30. The method of coupling optical parts according to claim 22, wherein the refractive-index imaging material comprises:

a copolymer solution obtained by dissolving an ethylene unsaturated compound whose general expression is shown as "R.sub.1 CH=CHCOOR.sub.2 " in which R.sub.1 is any one of CH.sub.3 and H and R.sub.2 is a chain or alicyclic compound group with carbon atoms of 1 to 4, an ethylene unsaturated compound containing silicone, any one of multifunctional acrylate and multifunctional methacrylate, and thermopolymerization initiator in an solvent and heating and agitating the dissolved substances;

an ethylene unsaturated compound containing an aromatic ring or halogen to be added into the copolymer solution cooled up to the room temperature;

multifunctional acrylate or multifunctional methacrylate to be added to the copolymer solution cooled up to the room temperature; and

a photopolymerization initiator to be added to the copolymer solution cooled up to the room temperature.

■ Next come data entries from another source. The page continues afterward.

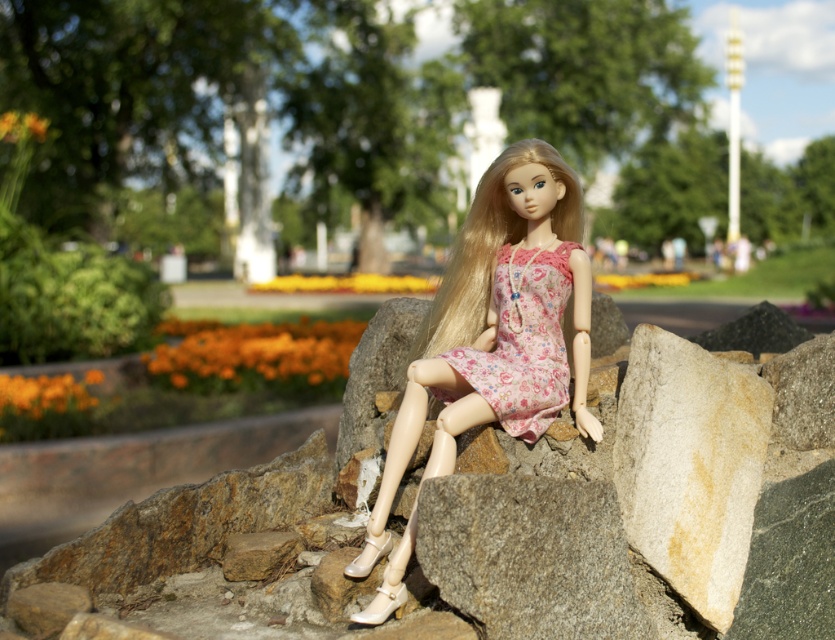
Is point (451, 422) more distant than point (353, 572)?

Yes, point (451, 422) is farther from viewer.

The image size is (835, 640). What are the coordinates of `pink floral dress at center` in the screenshot? It's located at (501, 320).

I want to click on pink floral dress at center, so click(x=501, y=320).

Identify the location of pink floral dress at center. (501, 320).

Is point (560, 300) positioned before point (375, 563)?

That is False.

Is floral fabric dress at center bigger than pearl white leather shoe at lower center?

Indeed, floral fabric dress at center has a larger size compared to pearl white leather shoe at lower center.

Between point (517, 324) and point (365, 541), which one is positioned in front?

Positioned in front is point (365, 541).

Where is `floral fabric dress at center`? floral fabric dress at center is located at coordinates (524, 340).

Can you confirm if white leather shoe at lower center is wider than pearl white leather shoe at lower center?

Yes, white leather shoe at lower center is wider than pearl white leather shoe at lower center.

Can you confirm if white leather shoe at lower center is positioned below pearl white leather shoe at lower center?

Yes, white leather shoe at lower center is below pearl white leather shoe at lower center.

Identify the location of white leather shoe at lower center. The width and height of the screenshot is (835, 640). (383, 605).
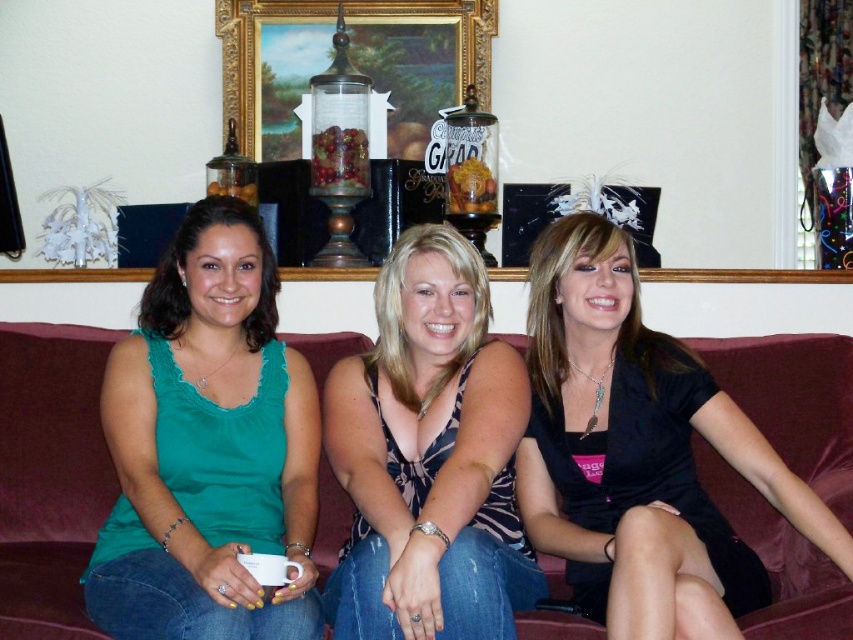
Is maroon fabric couch at center bigger than printed fabric tank top at center?

No, maroon fabric couch at center is not bigger than printed fabric tank top at center.

Is the position of maroon fabric couch at center more distant than that of printed fabric tank top at center?

That is True.

Is point (15, 630) in front of point (462, 588)?

No, (15, 630) is behind (462, 588).

Locate an element on the screen. The height and width of the screenshot is (640, 853). maroon fabric couch at center is located at coordinates (49, 476).

Can you confirm if green fabric tank top at center is shorter than printed fabric tank top at center?

No, green fabric tank top at center is not shorter than printed fabric tank top at center.

Consider the image. Who is more distant from viewer, [312,609] or [347,435]?

Positioned behind is point [347,435].

Does point (90, 602) lie in front of point (474, 436)?

That is True.

Where is `green fabric tank top at center`? green fabric tank top at center is located at coordinates (207, 448).

Does black satin dress at center appear on the right side of goldmetallicpicture frame at upper center?

Indeed, black satin dress at center is positioned on the right side of goldmetallicpicture frame at upper center.

Measure the distance between black satin dress at center and camera.

The distance of black satin dress at center from camera is 10.58 feet.

Is point (662, 632) positioned before point (457, 8)?

Yes, point (662, 632) is in front of point (457, 8).

Find the location of a particular element. This screenshot has width=853, height=640. black satin dress at center is located at coordinates (637, 452).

31. The method of coupling optical parts according to claim 22, wherein the refractive-index imaging material for forming a refractive-index distribution by applying light in a specified wave range comprises a thermosetting copolymer containing acrylate or methacrylate having a hydroxyl group at its end in the building block of the copolymer, an ethylene unsaturated compound containing an aromatic ring or halogen, multifunctional acrylate or multifunctional methacrylate, and a photopolymerization initiator.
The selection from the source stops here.